All Saints is about 3.25miles NE of Market Rasen and stands on the Viking Way at one of the highest spots in Lincolnshire. (Normanby le Wold is a few feet higher) The Viking Way runs from the South Bank at South Ferriby (having run through Yorkshire as the Wolds Way) into Lincolnshire and continues down to Rutland. The Old church has become a place of pilgrimage and popular for ramblers.

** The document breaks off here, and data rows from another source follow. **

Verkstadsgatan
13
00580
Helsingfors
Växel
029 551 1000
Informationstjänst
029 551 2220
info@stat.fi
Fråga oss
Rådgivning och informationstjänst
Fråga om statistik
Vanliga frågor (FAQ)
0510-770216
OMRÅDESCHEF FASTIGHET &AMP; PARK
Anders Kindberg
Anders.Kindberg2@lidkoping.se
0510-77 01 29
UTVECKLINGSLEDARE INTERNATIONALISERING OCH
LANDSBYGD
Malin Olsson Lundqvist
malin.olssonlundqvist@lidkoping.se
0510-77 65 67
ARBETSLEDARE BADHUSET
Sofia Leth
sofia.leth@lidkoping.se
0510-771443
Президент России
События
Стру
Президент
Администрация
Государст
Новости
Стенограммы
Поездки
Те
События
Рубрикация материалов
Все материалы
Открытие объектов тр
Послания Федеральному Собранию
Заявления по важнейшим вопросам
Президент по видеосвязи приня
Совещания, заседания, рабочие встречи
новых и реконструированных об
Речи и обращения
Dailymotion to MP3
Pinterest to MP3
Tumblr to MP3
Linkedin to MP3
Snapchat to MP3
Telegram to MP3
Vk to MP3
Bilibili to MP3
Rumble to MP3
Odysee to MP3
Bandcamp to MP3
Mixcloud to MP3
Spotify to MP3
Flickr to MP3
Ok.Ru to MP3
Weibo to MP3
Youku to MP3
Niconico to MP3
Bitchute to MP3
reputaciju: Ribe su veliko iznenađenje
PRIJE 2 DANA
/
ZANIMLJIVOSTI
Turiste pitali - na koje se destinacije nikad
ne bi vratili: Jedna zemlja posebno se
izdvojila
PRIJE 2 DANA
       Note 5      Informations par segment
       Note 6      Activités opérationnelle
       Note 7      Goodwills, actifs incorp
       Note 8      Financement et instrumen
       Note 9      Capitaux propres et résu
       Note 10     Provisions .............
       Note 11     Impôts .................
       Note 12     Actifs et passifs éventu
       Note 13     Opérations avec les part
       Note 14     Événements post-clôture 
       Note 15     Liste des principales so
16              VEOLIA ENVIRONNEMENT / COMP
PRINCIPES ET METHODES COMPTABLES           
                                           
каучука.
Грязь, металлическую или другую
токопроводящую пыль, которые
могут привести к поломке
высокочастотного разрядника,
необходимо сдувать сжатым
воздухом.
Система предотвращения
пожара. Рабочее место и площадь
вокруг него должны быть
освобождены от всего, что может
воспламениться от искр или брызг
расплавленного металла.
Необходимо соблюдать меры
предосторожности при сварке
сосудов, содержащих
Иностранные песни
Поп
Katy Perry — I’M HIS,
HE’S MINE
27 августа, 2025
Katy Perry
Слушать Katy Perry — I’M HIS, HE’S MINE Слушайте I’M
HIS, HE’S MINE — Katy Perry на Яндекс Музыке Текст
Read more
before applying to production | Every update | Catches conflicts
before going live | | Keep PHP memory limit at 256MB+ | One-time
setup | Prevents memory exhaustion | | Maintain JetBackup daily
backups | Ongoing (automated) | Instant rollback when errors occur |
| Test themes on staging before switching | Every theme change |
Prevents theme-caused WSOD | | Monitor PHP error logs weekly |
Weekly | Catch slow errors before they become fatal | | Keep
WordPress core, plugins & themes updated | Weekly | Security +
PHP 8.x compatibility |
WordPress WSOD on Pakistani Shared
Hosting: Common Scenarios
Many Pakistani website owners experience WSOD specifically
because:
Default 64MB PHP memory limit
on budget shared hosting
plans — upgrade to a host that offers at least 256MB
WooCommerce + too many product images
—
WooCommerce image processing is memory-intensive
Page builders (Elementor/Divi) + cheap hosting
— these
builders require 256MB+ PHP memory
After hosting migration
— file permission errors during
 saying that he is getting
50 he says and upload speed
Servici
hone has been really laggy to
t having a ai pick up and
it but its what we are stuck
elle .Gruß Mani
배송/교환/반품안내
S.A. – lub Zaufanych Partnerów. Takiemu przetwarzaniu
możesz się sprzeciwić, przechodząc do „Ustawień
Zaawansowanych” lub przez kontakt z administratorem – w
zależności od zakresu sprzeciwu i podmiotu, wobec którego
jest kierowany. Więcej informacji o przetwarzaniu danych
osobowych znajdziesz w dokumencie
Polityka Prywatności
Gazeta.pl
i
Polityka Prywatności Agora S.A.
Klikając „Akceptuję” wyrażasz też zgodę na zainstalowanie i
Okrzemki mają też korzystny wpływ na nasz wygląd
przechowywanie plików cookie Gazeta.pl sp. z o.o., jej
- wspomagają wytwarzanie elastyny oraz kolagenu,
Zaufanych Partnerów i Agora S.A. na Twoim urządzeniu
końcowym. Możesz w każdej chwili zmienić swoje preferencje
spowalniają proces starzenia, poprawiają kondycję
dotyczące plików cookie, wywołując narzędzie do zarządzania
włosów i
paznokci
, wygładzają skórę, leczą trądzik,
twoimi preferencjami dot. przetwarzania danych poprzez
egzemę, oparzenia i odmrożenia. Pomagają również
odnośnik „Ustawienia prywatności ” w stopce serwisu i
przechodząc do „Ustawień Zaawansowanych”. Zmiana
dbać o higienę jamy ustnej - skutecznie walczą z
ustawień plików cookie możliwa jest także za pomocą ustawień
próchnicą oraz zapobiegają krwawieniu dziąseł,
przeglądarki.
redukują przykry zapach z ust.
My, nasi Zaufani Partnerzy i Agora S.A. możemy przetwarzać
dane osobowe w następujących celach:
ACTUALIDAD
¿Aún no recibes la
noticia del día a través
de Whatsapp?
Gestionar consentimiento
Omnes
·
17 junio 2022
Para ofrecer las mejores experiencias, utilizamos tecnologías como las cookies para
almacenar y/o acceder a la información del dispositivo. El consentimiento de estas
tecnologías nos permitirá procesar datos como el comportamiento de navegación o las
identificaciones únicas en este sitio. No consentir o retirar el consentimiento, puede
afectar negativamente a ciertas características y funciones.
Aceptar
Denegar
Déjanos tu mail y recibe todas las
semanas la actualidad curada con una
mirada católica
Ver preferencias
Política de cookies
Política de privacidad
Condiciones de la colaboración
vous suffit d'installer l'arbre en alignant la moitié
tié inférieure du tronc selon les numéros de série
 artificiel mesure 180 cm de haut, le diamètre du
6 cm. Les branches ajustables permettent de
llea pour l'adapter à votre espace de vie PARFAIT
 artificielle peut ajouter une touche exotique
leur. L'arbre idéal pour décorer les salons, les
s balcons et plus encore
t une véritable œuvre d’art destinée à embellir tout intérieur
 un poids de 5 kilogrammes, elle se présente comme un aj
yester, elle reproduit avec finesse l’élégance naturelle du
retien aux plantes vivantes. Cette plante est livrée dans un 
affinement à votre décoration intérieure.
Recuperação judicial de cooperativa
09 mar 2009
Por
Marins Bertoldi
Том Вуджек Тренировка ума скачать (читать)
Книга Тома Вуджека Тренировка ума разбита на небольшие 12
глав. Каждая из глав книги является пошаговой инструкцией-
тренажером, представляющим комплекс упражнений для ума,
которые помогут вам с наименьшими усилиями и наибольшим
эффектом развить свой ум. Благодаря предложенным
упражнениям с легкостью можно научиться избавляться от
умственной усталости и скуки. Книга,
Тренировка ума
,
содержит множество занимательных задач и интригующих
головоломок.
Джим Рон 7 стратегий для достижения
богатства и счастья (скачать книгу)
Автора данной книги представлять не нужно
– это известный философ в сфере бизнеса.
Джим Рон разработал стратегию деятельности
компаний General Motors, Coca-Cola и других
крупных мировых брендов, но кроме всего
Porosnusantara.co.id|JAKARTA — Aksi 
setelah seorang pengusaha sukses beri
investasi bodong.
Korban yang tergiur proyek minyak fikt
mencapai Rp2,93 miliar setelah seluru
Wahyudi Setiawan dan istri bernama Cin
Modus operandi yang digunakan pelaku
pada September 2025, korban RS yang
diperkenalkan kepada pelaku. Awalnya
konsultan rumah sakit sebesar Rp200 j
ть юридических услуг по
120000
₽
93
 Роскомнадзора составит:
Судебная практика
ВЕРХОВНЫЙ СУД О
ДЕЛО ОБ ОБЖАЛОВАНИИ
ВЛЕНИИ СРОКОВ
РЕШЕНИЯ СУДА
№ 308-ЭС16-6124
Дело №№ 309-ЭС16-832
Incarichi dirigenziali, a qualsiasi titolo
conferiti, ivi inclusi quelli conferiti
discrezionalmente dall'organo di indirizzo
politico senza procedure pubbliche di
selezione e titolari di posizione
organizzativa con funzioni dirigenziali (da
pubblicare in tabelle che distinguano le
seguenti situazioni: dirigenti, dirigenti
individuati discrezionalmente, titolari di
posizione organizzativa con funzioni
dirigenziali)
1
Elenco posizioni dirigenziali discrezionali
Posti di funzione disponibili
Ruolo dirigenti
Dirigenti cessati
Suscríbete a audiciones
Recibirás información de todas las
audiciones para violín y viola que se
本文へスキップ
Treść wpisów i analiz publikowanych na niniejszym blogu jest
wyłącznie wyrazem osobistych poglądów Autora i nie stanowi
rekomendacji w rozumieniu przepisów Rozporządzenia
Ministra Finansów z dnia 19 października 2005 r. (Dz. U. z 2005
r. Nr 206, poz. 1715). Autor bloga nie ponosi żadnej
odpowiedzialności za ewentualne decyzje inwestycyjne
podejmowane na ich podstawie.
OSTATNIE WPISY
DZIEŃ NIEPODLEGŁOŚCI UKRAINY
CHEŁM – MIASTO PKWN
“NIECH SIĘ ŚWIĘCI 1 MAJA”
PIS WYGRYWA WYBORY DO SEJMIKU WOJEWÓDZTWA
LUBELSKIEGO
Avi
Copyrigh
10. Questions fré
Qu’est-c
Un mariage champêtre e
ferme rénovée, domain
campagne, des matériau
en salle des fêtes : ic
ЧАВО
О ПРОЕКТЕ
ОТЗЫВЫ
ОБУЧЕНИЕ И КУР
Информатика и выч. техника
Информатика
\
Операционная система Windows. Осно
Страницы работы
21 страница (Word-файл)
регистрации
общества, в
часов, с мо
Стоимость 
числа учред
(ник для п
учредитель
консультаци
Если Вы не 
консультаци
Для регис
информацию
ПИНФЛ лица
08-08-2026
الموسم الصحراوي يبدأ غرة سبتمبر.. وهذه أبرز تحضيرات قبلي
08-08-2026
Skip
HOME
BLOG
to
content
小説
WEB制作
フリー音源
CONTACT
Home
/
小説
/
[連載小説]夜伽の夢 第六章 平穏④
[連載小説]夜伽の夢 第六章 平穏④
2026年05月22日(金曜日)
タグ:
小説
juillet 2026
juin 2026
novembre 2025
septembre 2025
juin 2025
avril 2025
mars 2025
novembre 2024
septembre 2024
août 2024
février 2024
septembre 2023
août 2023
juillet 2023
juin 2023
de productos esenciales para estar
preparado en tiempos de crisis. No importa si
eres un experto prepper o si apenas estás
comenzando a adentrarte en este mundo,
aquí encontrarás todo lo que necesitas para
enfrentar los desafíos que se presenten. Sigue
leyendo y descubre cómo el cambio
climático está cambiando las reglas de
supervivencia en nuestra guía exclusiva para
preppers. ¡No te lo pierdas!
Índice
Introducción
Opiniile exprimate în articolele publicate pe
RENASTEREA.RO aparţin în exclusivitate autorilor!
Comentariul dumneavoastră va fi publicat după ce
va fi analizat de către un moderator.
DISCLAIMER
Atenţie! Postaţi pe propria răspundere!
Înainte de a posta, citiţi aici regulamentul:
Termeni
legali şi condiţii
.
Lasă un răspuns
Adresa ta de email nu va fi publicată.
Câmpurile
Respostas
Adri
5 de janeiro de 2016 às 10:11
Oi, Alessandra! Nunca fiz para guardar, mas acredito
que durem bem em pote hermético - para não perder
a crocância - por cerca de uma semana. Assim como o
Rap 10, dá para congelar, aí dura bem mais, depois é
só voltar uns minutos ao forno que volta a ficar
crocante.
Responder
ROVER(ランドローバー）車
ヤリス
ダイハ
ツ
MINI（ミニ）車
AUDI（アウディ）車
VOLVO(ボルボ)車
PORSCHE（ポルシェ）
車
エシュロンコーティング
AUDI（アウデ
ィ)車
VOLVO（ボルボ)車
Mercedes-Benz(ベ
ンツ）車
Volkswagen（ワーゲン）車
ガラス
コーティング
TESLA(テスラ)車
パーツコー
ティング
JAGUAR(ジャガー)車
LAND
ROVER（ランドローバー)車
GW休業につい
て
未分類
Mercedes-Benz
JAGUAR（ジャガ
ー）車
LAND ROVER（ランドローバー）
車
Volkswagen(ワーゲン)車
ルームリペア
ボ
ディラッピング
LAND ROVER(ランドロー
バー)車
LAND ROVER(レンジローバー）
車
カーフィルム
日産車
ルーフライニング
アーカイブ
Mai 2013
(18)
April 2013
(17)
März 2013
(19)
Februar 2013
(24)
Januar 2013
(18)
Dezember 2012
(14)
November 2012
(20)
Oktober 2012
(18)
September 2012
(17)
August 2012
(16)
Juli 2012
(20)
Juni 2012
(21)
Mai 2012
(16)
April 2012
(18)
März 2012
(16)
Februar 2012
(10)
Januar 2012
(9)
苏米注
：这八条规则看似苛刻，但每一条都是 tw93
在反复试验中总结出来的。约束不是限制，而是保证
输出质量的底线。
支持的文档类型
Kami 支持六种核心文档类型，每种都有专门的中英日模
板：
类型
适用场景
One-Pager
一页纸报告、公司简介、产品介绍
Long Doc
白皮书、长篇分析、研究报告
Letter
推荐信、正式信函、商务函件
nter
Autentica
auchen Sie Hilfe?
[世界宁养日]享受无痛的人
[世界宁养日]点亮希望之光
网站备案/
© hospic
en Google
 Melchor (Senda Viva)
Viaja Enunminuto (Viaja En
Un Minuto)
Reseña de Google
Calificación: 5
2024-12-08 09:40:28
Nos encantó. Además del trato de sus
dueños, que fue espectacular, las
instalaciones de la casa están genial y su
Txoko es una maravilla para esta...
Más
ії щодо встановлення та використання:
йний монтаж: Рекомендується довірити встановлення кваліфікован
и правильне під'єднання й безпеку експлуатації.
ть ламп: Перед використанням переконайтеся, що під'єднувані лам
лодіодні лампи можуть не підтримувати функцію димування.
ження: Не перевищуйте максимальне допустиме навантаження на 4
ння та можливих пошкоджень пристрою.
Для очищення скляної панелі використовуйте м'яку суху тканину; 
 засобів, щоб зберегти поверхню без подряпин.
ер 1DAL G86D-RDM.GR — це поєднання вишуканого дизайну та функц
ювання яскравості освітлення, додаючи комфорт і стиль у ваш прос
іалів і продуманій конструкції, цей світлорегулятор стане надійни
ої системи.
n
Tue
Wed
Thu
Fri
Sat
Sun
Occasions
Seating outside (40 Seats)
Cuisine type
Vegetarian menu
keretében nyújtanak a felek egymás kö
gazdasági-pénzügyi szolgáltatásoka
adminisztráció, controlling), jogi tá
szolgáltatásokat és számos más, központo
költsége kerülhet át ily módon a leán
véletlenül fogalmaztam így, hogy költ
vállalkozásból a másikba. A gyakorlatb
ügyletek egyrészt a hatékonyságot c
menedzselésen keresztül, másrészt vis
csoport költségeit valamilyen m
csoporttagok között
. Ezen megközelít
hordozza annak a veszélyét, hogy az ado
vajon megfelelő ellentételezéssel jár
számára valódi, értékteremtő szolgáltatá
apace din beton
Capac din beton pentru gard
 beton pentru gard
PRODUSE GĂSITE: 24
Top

Hence the adopted name of The Ramblers Church.
The church is accessed from Walesby village by an ancient if somewhat muddy track of about 500 yards, also from across the fields and over stiles from Walesby Hill and from the SE from Tealby.
Situated in the picturesque Wolds, the view from the church is quite spectacular across the plains and on days of good visibility Lincoln Cathedral, 20 miles away, can be seen with the naked eye.
All Saints described by John Betjeman as "an exceptionally attractive church worth bicycling twelve miles against the wind to see"
There is evidence that the ancient site of which the Old Church stands has Saxon or Norman foundations. The church represents every period from 12C to 15C architecture.
In 1861 the remains of a Roman villa was excavated to the east of the church and coins found date the settlement to c.320, there is also strong evidence that an earlier Saxon church stood on the site. Saxon graves have been excavated to the immediate east of the church,c.600
The church has eight bells, two surviving from the medieval period. The clock was given to mark the Silver Jubilee of King George V and its ‘Guilford Chimes' strike on all eight bells, unlike the more usual five bell chime.
There is written evidence that the church was repaired and re-roofed in the 1820's for the expense of nearly £1000. However the church did fall into disrepair and an ‘iron church was erected in 1881 in the village.
All Saints was renovated in the 1930's and became known as the Ramblers Church. A beautiful stain glass window depicting walkers and cyclists was donated by the local ramblers in 1951.Renovation work was also carried out in the 1980s.Recently substantial work was carried out on the Tower to make it safe to ring the bells.
After a steep walk up the track, visiting All Saints is a rewarding experience.